| THE PROBLEM |
Report how many lines in the records below contain the word "network". Give only the number.

[Stored data entries]
Segment Open
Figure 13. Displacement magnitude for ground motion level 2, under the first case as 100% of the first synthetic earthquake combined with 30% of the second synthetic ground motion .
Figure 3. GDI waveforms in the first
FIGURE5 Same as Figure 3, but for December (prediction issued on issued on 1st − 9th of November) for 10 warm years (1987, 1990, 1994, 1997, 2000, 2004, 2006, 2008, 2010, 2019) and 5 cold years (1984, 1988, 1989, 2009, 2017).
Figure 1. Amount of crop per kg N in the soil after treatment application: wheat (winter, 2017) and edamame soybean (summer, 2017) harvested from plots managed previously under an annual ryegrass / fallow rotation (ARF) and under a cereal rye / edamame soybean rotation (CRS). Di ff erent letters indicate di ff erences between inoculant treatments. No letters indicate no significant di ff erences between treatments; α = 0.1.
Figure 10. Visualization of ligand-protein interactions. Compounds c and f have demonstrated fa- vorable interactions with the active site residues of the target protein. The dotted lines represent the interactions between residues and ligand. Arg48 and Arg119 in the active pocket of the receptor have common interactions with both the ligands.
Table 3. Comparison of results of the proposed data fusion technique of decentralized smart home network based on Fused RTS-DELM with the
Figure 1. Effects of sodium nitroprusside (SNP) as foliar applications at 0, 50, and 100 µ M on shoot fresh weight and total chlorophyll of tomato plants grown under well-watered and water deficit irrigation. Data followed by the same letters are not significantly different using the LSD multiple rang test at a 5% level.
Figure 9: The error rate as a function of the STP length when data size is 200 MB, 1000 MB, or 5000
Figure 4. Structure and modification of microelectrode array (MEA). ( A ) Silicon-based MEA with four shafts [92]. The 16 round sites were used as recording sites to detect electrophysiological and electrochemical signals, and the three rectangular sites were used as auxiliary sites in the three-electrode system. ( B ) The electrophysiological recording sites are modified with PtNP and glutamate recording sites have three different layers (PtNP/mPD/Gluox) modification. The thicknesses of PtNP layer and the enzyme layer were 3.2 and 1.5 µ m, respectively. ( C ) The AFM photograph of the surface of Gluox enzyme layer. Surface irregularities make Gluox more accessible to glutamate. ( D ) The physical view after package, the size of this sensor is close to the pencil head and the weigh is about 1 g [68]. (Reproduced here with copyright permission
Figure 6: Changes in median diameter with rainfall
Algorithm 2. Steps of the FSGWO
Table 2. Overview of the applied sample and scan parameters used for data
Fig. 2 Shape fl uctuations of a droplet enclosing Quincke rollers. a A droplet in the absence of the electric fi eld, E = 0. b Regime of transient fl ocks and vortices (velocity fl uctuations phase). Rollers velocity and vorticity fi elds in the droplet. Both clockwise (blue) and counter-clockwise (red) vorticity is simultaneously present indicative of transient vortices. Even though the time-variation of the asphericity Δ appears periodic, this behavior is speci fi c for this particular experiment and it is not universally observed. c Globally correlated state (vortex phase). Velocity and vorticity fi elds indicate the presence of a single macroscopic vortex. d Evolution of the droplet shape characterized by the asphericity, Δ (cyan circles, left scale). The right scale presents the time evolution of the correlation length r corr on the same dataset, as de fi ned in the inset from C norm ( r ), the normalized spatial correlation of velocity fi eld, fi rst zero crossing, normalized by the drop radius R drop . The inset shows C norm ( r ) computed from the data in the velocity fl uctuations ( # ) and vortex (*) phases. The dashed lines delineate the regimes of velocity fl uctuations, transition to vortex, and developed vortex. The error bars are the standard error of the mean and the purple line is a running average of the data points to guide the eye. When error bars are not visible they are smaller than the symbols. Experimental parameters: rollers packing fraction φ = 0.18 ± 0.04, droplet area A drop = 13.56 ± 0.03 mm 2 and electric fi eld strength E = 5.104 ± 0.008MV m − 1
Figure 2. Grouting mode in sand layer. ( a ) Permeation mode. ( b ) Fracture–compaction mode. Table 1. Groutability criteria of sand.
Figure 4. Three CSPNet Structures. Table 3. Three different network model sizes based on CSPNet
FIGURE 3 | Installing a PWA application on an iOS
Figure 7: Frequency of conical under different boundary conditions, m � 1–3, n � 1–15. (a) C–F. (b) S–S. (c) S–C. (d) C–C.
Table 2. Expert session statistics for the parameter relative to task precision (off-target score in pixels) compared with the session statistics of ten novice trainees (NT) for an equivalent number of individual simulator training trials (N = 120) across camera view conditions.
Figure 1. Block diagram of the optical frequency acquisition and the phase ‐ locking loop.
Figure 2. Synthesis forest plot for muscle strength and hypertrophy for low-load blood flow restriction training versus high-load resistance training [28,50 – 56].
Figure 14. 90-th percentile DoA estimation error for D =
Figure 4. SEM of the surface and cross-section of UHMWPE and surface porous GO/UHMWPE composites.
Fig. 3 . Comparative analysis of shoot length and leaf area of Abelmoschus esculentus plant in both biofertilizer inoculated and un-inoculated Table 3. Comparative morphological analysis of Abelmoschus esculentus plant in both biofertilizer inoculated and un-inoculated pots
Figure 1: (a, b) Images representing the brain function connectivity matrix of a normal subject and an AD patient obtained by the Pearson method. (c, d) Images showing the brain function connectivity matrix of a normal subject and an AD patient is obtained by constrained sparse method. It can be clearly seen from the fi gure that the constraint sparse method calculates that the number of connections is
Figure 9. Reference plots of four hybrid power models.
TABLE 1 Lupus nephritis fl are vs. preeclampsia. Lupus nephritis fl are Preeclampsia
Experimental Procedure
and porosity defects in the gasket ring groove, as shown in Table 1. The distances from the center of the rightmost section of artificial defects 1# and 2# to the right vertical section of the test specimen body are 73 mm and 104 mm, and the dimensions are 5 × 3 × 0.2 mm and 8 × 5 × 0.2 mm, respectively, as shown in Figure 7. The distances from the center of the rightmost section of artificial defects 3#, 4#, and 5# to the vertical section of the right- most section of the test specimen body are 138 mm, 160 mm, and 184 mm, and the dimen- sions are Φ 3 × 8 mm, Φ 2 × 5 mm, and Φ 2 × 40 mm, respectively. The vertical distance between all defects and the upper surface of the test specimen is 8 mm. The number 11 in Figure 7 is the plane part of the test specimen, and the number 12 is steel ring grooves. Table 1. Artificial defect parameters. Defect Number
Segment Closed
| RESPONSE FOR THIS EXERCISE |
2